France

« L’interdiction du CBD alimentaire : les commerçants ne comprennent pas »

La France applique à compter du 15 mai 2023 la réglementation européenne de 1997 « Novel Food » aux produits composés de CBD, nécessitant une autorisation préalable pour les aliments non traditionnellement consommés dans l’Union européenne. Selon l’UPCBD, la part du CBD alimentaire représente près de 40 % dans le marché du CBD estimé à 35.000 emplois.


Adieu les gummies, bonbons, huiles, tisanes et compléments alimentaires à base de CBD (cannabidiol), une molécule naturellement présente dans le cannabis. À partir du 15 mai, la France a appliqué aux produits contenant du CBD la réglementation européenne de 1997 « Novel Food », qui exige une autorisation préalable pour les aliments non traditionnellement consommés dans l’Union européenne.

Cette « interprétation restrictive » du règlement, selon Paul Maclean de l’Union des Professionnels du Cannabis Bien-être et Détente (UPCBD), laisse les commerçants d’un marché évalué à un peu plus de 900 millions d’euros en France en 2025 dans l’incertitude. L’UPCBD estime que la part du CBD alimentaire représente près de 40 % du marché du CBD, qui génère environ 35 000 emplois.

### Les fleurs vendues avec la mention « ne pas fumer » toujours autorisées

« Je ne comprends vraiment pas très bien leur logique », déclare Quentin à *20 Minutes*, employé d’un shop à Marseille et sur le point d’ouvrir son propre commerce, « Nova CBD ». Il souligne que les fleurs de CBD restent disponibles à la vente, même si les emballages portent la mention « ne pas fumer » et qu’elles sont « officiellement » vendues comme infusion.
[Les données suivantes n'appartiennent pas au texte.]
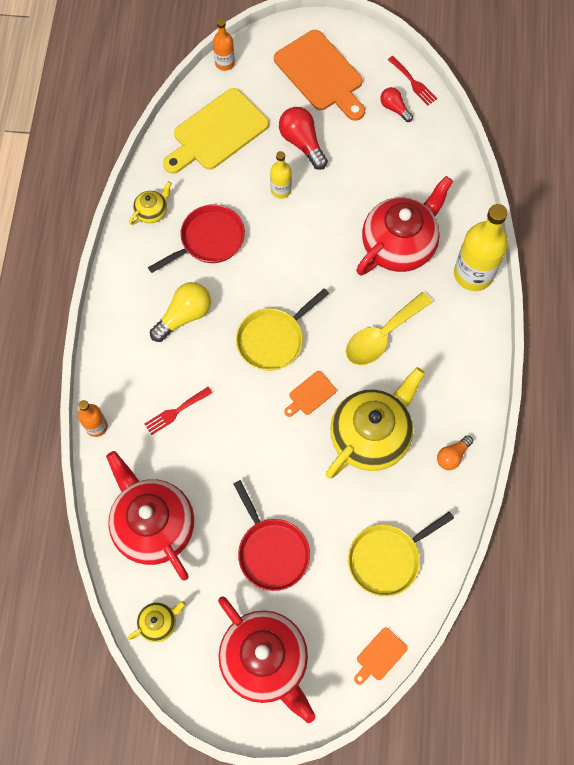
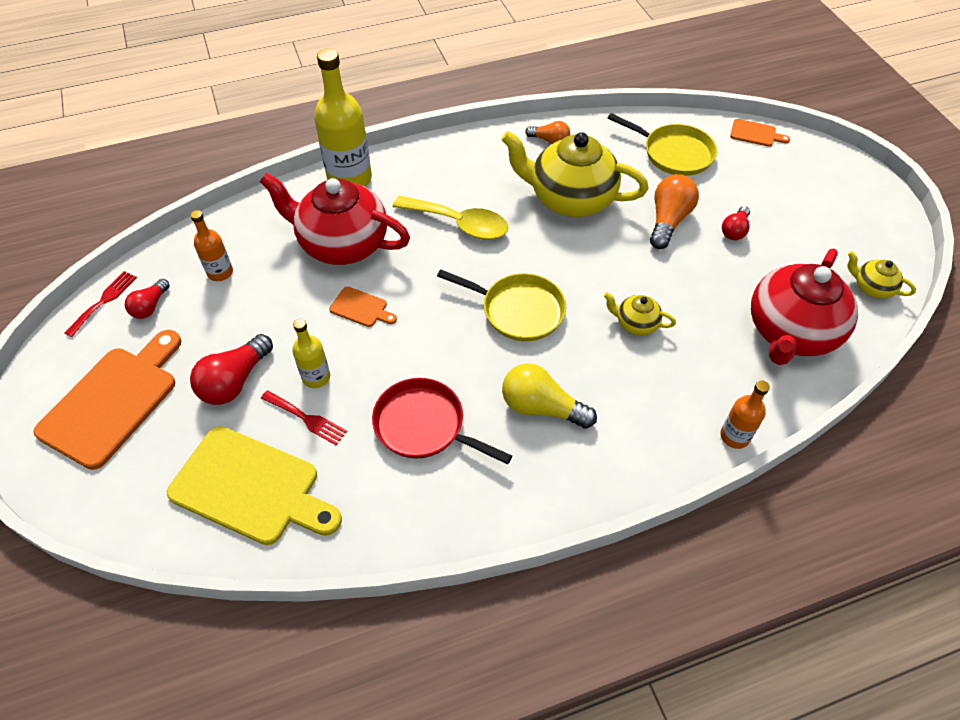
camera: 115 degrees left, 15 degrees down
(152, 212) = (414, 513): yellow teapot -> yellow teapot (636, 323)
(175, 412) = (660, 365): red fork -> red fork (306, 419)
(224, 63) = (119, 531): orange bottle -> orange bottle (220, 272)
(265, 660) = (827, 200): red teapot -> none
(271, 551) = (734, 230): red pan -> red light bulb
(308, 502) = (668, 220): none -> orange light bulb
(310, 394) = (560, 257): orange cutting board -> orange cutting board (361, 308)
Pour ce trentenaire, les ventes de CBD alimentaires représentaient entre 10 et 15 % de son chiffre d’affaires, mais cela n’affecte pas son projet d’ouverture. « C’est dommage, car j’avais pas mal de “petits vieux” qui me prenaient des huiles pour soulager leurs douleurs, leurs rhumatismes, et quelques quadragénaires qui avaient arrêté de fumer et m’achetaient des bonbons au CBD, des gummies, car ils ont encore besoin d’un petit tranquillisant ».

Cette clientèle pourrait également être présente en pharmacie et parapharmacie, mais ces établissements semblent peu préoccupés par cette nouvelle interdiction. Les deux pharmacies voisines du shop de Quentin ne proposent aucun produit à base de CBD. Une pharmacie plus éloignée, de plus grande taille, avait en rayon une seule huile de complément alimentaire au CBD, destinée au sommeil et à la relaxation.

### Buralistes et épiciers peu concernés

Dans les grandes surfaces, on trouve au mieux une tisane au CBD dans le rayon thé, tandis que les épiciers se concentrent davantage sur la vente de fleurs et de joints préroulés, tout comme les buralistes. Bien que tous soient peu impactés, ils s’étonnent néanmoins de cette interdiction soudaine.

Pour Benjamin Odul d’« Active CBD », le véritable problème réside ailleurs. « On interdit les gélules et huiles à base de CBD pendant que des molécules de synthèse, autrement plus dangereuses, circulent, parfois vaporisées sur certaines fleurs de CBD. À ce compte-là, autant aller toucher dans un four de Marseille, c’est plus sûr », affirme-t-il, ajoutant : « Je sais que ça peut sembler comme une théorie du complot, mais je pense que l’industrie pharmaceutique a des intérêts là-dedans et préfère que des Français continuent à consommer un Xanax par jour pendant trente ans. »

### Le risque du marché noir

Il existe également la possibilité d’un « marché noir », en continuant à se fournir en ligne en CBD alimentaire dans des pays comme l’Espagne, qui n’ont pas transposé cette réglementation européenne. Bien qu’il n’y ait pas de données spécifiques à la France, une étude du Brightfield Group réalisée en 2023 aux États-Unis indique que 40 % des ventes de CBD se font sur internet. Plusieurs sites français se sont mis en conformité dès le 15 mai en désactivant la possibilité d’achat de tisanes, gummies et autres huiles.

Mais cette interdiction pourrait ne pas être prolongée. Le site de l’Autorité européenne de sécurité des aliments, l’organisme chargé d’autoriser la mise sur le marché des nouveaux aliments, souligne « les lacunes persistantes en matière de données » sur le CBD, notamment le manque d’études évaluant les effets de cette substance sur le foie, les grossesses, ses potentielles interactions médicamenteuses ainsi que son impact sur le neurodéveloppement.